• THE TASK
Lay out every line of text in the data below as a numbered list, skipping any blank lines. Leave the pictures out of your answer.

• DATA RECORDS
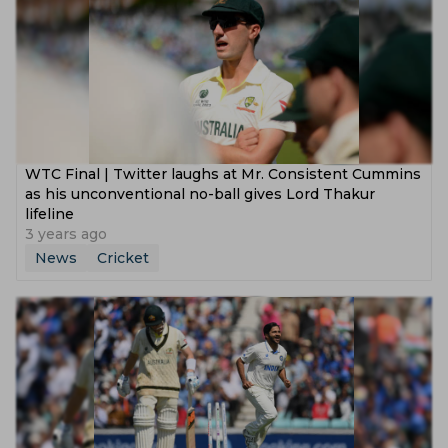
WTC Final | Twitter laughs at Mr. Consistent Cummins
as his unconventional no-ball gives Lord Thakur
lifeline
3 years ago
News
Cricket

• ANSWER TO THE EXERCISE
1. WTC Final | Twitter laughs at Mr. Consistent Cummins
2. as his unconventional no-ball gives Lord Thakur
3. lifeline
4. 3 years ago
5. News
6. Cricket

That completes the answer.